### TASK DETAILS
Each of the entries below needs to be given again exactly.

RECORDED INFORMATION section start

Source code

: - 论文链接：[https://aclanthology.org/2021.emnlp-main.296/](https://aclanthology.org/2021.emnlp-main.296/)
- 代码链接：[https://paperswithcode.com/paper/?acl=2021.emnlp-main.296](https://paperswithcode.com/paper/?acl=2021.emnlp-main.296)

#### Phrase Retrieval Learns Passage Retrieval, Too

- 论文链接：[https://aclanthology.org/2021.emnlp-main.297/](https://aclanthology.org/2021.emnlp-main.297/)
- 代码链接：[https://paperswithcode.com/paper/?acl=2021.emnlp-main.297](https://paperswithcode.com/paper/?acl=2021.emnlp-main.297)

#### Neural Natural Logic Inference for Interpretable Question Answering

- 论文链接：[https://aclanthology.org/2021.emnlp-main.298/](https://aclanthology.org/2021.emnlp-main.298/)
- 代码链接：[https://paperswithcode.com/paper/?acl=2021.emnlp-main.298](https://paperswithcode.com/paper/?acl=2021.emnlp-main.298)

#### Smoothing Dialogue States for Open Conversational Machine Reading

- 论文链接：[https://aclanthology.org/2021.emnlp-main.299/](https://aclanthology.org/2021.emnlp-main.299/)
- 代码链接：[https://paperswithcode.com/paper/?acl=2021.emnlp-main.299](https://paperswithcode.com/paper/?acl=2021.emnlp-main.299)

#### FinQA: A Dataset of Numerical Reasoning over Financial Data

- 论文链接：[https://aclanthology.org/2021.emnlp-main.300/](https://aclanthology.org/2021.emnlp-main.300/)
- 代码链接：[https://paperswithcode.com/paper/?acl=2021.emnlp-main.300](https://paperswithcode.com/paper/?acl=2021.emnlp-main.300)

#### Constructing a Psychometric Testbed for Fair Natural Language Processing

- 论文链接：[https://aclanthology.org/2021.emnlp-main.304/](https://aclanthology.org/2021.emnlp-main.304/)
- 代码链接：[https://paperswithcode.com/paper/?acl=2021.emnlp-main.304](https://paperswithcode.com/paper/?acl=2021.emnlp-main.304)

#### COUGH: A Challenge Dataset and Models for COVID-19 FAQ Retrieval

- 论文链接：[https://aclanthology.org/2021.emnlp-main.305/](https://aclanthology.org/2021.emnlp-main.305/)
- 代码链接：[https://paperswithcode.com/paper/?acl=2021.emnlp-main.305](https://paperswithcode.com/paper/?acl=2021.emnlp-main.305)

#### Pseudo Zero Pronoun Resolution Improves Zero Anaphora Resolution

RECORDED INFORMATION section end

### ANSWER AREA
Source code

: - 论文链接：[https://aclanthology.org/2021.emnlp-main.296/](https://aclanthology.org/2021.emnlp-main.296/)
- 代码链接：[https://paperswithcode.com/paper/?acl=2021.emnlp-main.296](https://paperswithcode.com/paper/?acl=2021.emnlp-main.296)

#### Phrase Retrieval Learns Passage Retrieval, Too

- 论文链接：[https://aclanthology.org/2021.emnlp-main.297/](https://aclanthology.org/2021.emnlp-main.297/)
- 代码链接：[https://paperswithcode.com/paper/?acl=2021.emnlp-main.297](https://paperswithcode.com/paper/?acl=2021.emnlp-main.297)

#### Neural Natural Logic Inference for Interpretable Question Answering

- 论文链接：[https://aclanthology.org/2021.emnlp-main.298/](https://aclanthology.org/2021.emnlp-main.298/)
- 代码链接：[https://paperswithcode.com/paper/?acl=2021.emnlp-main.298](https://paperswithcode.com/paper/?acl=2021.emnlp-main.298)

#### Smoothing Dialogue States for Open Conversational Machine Reading

- 论文链接：[https://aclanthology.org/2021.emnlp-main.299/](https://aclanthology.org/2021.emnlp-main.299/)
- 代码链接：[https://paperswithcode.com/paper/?acl=2021.emnlp-main.299](https://paperswithcode.com/paper/?acl=2021.emnlp-main.299)

#### FinQA: A Dataset of Numerical Reasoning over Financial Data

- 论文链接：[https://aclanthology.org/2021.emnlp-main.300/](https://aclanthology.org/2021.emnlp-main.300/)
- 代码链接：[https://paperswithcode.com/paper/?acl=2021.emnlp-main.300](https://paperswithcode.com/paper/?acl=2021.emnlp-main.300)

#### Constructing a Psychometric Testbed for Fair Natural Language Processing

- 论文链接：[https://aclanthology.org/2021.emnlp-main.304/](https://aclanthology.org/2021.emnlp-main.304/)
- 代码链接：[https://paperswithcode.com/paper/?acl=2021.emnlp-main.304](https://paperswithcode.com/paper/?acl=2021.emnlp-main.304)

#### COUGH: A Challenge Dataset and Models for COVID-19 FAQ Retrieval

- 论文链接：[https://aclanthology.org/2021.emnlp-main.305/](https://aclanthology.org/2021.emnlp-main.305/)
- 代码链接：[https://paperswithcode.com/paper/?acl=2021.emnlp-main.305](https://paperswithcode.com/paper/?acl=2021.emnlp-main.305)

#### Pseudo Zero Pronoun Resolution Improves Zero Anaphora Resolution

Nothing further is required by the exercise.